Un martes, en la noche, Matanzas parece una tundra, silenciosa, ni siquiera se escucha el viento doblar por una esquina. Por la acústica natural de la ciudad y su pequeño tamaño, casi sin importar tus coordenadas, cuando hay fiesta sientes el bajo de los bafles en el pecho, como un temblor.
No obstante, sentado en la escalera de mi casa, este martes solo oía el chirriar de los grillos, que, cuando espacian su canto demasiado, piensas que se irán a otra parte y, entonces, el silencio. Donde digo martes, digo miércoles y sin mentirte también jueves y, con pánico en la voz, hasta viernes, que, como dicen los memes de Internet, es el día que mejor se sabe el cuerpo.
El término matanceridad describe aquellas características geográficas, culturales y económicas que diferencian a la ciudad de sus pares: la bahía y los ríos, las ceibas sagradas y la costumbre de poder ir en chancletas a todas partes. Un conocido una vez me dijo, mientras miraba un jueves muerto a los ojos, que en verdad no era la matanceridad, sino la matan-serenidad.
Este martes, desde el descanso de la escalera, pienso en sus palabras, reflexiono sobre la serenidad de la ciudad, que entre semanas parece que todos sus habitantes se van a dormir después de la novela, y que los insomnes se fueron a otras noches.
Dicen aquellos que han investigado la matanceridad que, incluso, históricamente, la ciudad no se creó para los trasnochadores, ni siquiera para ver el tiempo pasar. Si nos fijamos en la arquitectura del centro histórico, notaremos que escasean los edificios con portales. Solo encontramos adustas fachadas y pequeñas aceras. La ciudad se diseñó para que la vida transcurriera puertas adentro.
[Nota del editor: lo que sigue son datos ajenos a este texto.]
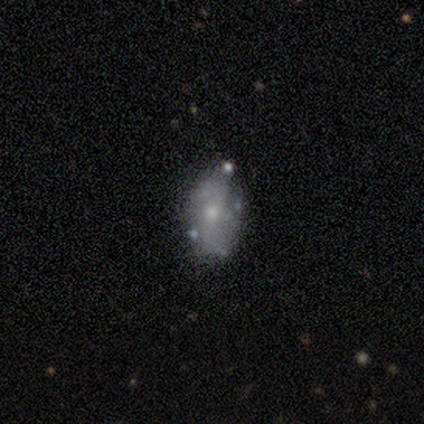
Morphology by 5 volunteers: Smooth or featured?
  - smooth: 60% *
  - featured or disk: 20%
  - star or artifact: 20%
How rounded?
  - in between: 100% *
  - round: 0%
  - cigar-shaped: 0%
Merging?
  - minor disturbance: 75% *
  - none: 25%
  - major disturbance: 0%
  - merger: 0%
Hasta Daniel Dall’Aglio, cuando presenta los planos de lo que es hoy el Teatro Sauto, en vez de separar los palcos con paredes, decide hacerlos corridos. El único objetivo de este detalle no era la circulación del aire, sino también para que los espectadores pudieran comunicarse y socializar.
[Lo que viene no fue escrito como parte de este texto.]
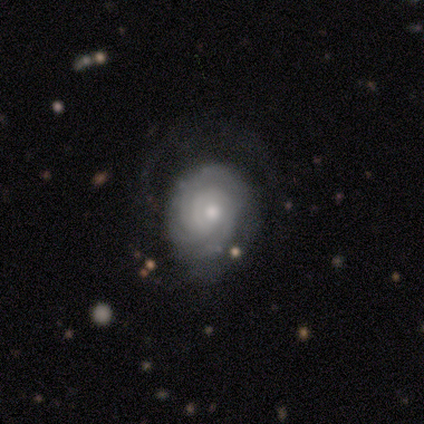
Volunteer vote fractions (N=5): This is clearly a featured or disk galaxy (80%). It is clearly not viewed edge-on (100%). Bar: likely no (75%). Spiral arm pattern: likely yes (75%). Spiral arm count: likely can't tell (67%). Spiral winding: clearly tight (100%). Central bulge: clearly moderate (100%). Merging: likely none (60%).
Otro ejemplo que quizás apoye la existencia de la matanserenidad es el uso de la palabra “hueso” para denominar la abulia, la pereza, voz endémica de las márgenes del Yumurí y el San Juan. En ningún otro territorio de la Isla se emplea. Cuando necesitas buscar un término para nombrar un sentimiento o una mezcla de estos tan específica, surge la noción que no sale de la nada, sino que forma parte de un fenómeno.
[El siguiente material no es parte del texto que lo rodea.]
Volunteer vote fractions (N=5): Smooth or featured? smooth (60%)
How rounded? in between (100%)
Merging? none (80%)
Por suerte, la ciudad ha cambiado en los últimos años. Existen otras opciones para cuando no soportas más la vida de gato, de sillón en sillón, hasta que el día se acabe, o para cuando toque celebrar: el cumpleaños del socio, el carro que te otorgaron por la empresa, el concurso de literatura que ganaste. Lo ha propiciado la aparición de bares y otros establecimientos privados similares; sin embargo, siempre no puede uno lanzarse a Narváez en misión económicamente suicida. Por ello, es importante una oferta estatal de calidad, donde no tengas que entrecerrar los ojos cuando mires a la carta para comprobar si leíste bien el precio.
Por las rutinas de la vida moderna, de lunes a viernes toca oficina, toca memorándum, toca reunión y asamblea, toca videoconferencia, y hay que dormir temprano para al otro día no andar a media máquina. El fin de semana le llega el turno al descanso, al no hacer nada o al intentar hacerlo todo en menos de 48 horas. A pesar de este cronograma, no sería contraproducente que el grueso de las actividades culturales de la ciudad se realizara solo los sábados y los domingos. Debiera haber oportunidades para aquellos que no quieren continuar el ciclo trabajo-hogar-trabajo y posean la energía y las ganas de zapatear un poco.
La covid-19 amainó hace unos meses atrás e, incluso, en las tendederas ya no vemos los nasobucos colgados, junto a los pañales y las batas de casa. Ahora más que nunca se disparan las ansias de dejarse llevar por el flujo de la noche. A la matanserenidad se le puede combatir. Como mismo surgió debido a condiciones objetivas, si estas cambian ella también cederá, y entonces los martes no parecerán tan martes.